Le maire d'Annemasse (Haute-Savoie) a divulgué, le 29 mai, son intention d'accueillir les manifestants anti-G7 dans le parc de la Fantasia, situé à l'ouest de la commune. Cette initiative, encore à finaliser, a été présentée aux résidents du quartier.
Le programme prévoit trois jours d'activités : une journée d'installation, suivie de conférences, d'ateliers et d'un concert le samedi, ainsi qu'une marche dans les rues de la ville le dimanche. "Les organisateurs seront présents dès le vendredi", a précisé Gabriel Doublet, maire d'Annemasse. Le parc fermera ses portes à 1 heure du matin, afin de minimiser les nuisances pour les riverains.
Une solution réfléchie
Pourquoi le parc de la Fantasia ? "C'est un lieu déjà bien équipé, avec des guérites en bois qui peuvent accueillir des stands, ainsi qu'un bon accès à l'électricité et aux réseaux". Selon Doublet, l'emplacement a été choisi après avoir étudié plusieurs options, afin d’éviter les zones trop proches de la frontière ou des gares, rendant le parc une option consensuelle. Cette proposition a obtenu le soutien de la préfecture de la Haute-Savoie, qui a confirmé qu'aucune interdiction ne serait mise en place pour l'usage du parc.

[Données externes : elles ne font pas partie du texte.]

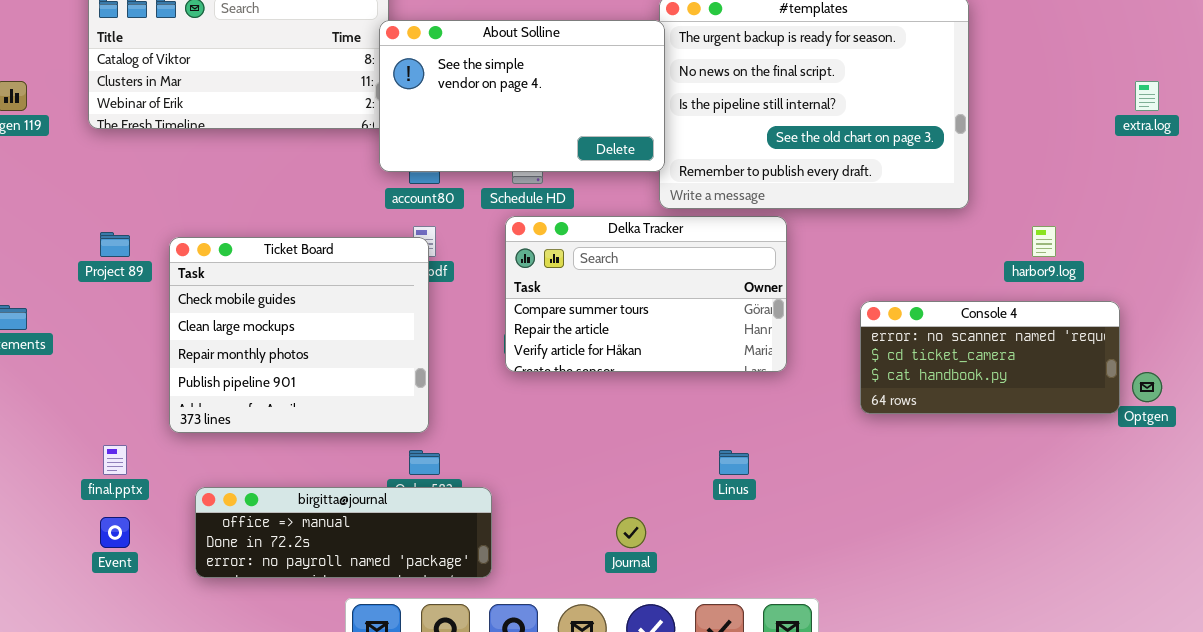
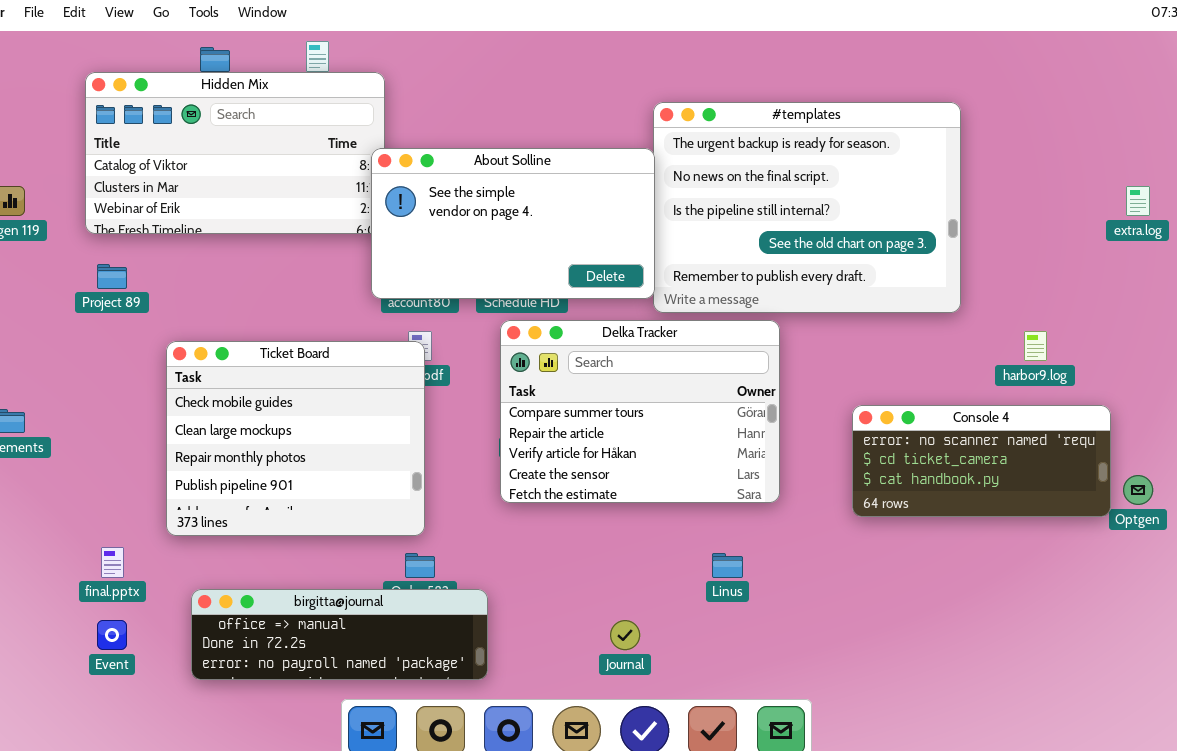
About Solline: [379,20,665,172] -> [371,148,655,299], moved
Delka Tracker: [505,216,787,372] -> [500,320,780,503], resized
Project 89: [100,232,130,257] -> [97,264,127,289], moved

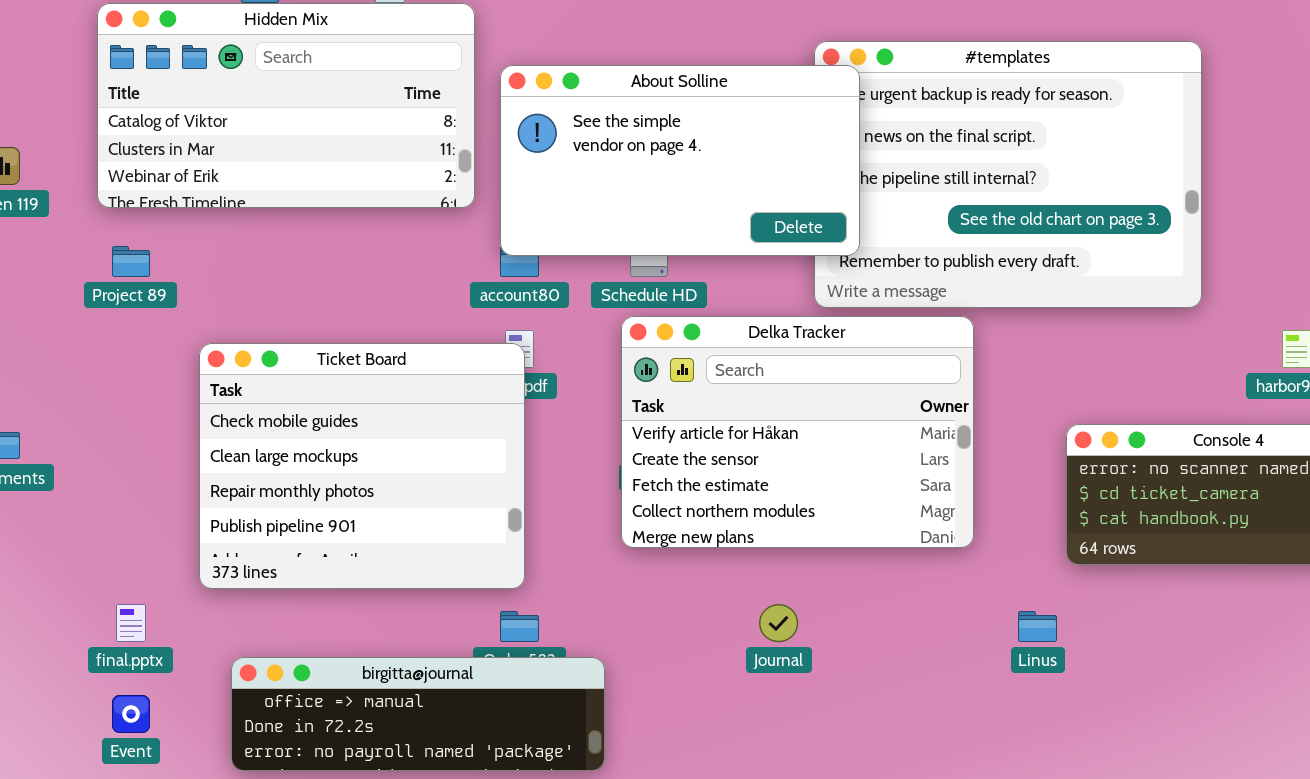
About Solline: [371,148,655,299] -> [500,65,860,256], moved
Delka Tracker: [500,320,780,503] -> [621,316,974,548], scrolled down 2 rows
Linus: [712,553,743,578] -> [1018,611,1057,642], moved
Journal: [610,620,640,650] -> [759,604,798,642], moved

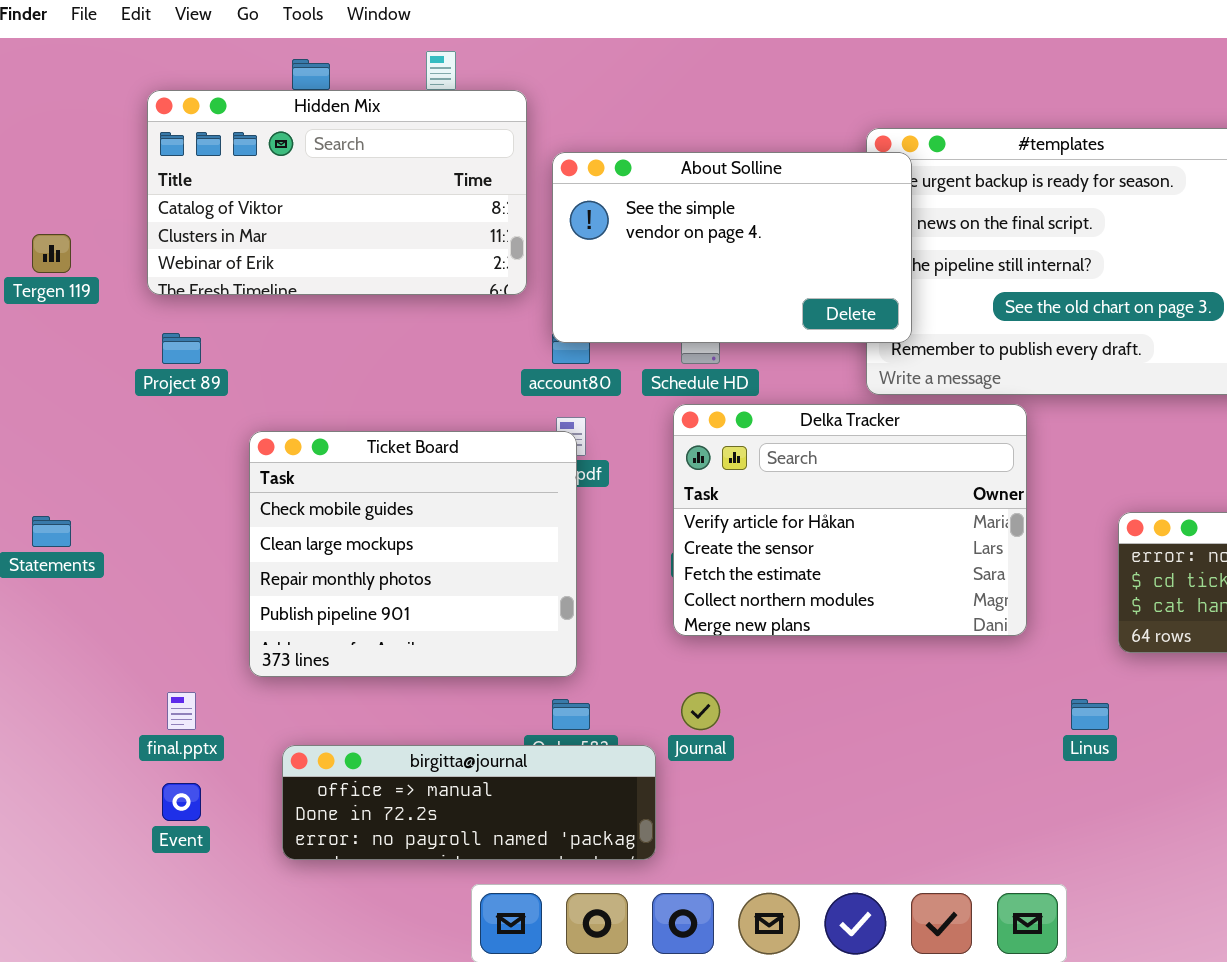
Journal: [759,604,798,642] -> [681,692,720,730], moved

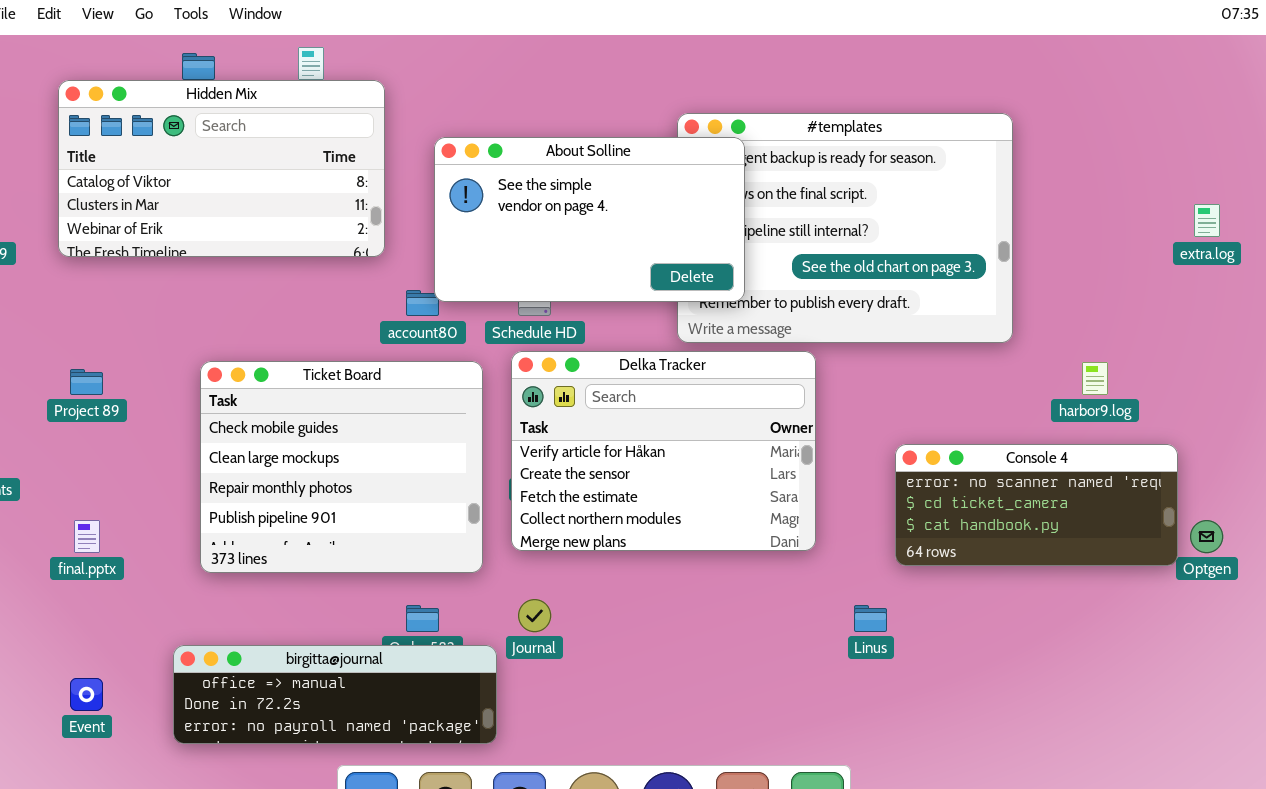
About Solline: [552,152,912,343] -> [434,137,745,302], moved
Project 89: [162,333,201,364] -> [70,369,103,395], moved
Ticket Board: [249,431,577,677] -> [200,361,483,573], moved
final.pptx: [167,692,196,730] -> [74,520,100,553], moved

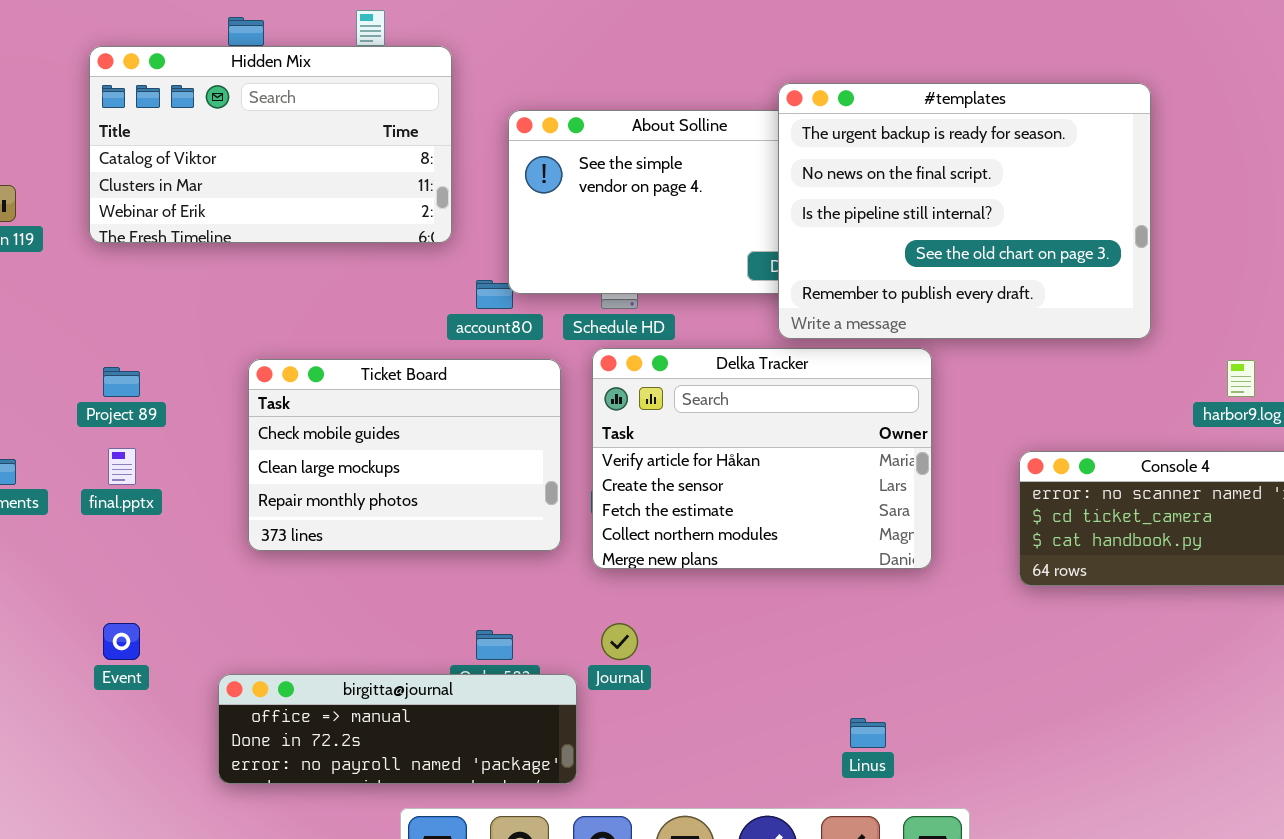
#templates: [677,113,1013,343] -> [778,83,1151,339], raised
Ticket Board: [200,361,483,573] -> [248,359,561,551], resized
final.pptx: [74,520,100,553] -> [108,448,136,485], moved
Linus: [854,605,887,632] -> [850,718,886,748], moved
Event: [70,678,103,711] -> [103,623,140,660], moved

Ce plan a été présenté aux riverains inquiets, comme Michèle et Albert, qui s’interrogent sur le potentiel afflux de manifestants. "3000 personnes dans un petit espace, c'est compliqué !" s’inquiète Michèle.
Les préoccupations des riverains
Pour rassurer les habitants, la mairie a élaboré un dispositif de sécurité. Un camping serait installé plus loin pour les opposants, avec un déploiement possible de jusqu'à 1000 policiers. Un certain nombre de résidents, comme Camille, se disent rassurés par cette organisation : "Concernant la sécurité et l'organisation, oui, j'ai confiance".
Toutefois, le collectif No G7 n'a pas encore donné son aval pour cette proposition. Leur réponse est attendue le 1er juin, laissant planer le doute sur l’avenir de cet événement à Annemasse.
Cette initiative pourrait coûter entre 100 000 et 150 000 euros, un investissement pour tenter d'harmoniser l'accueil des manifestants avec la sécurité et les préoccupations locales.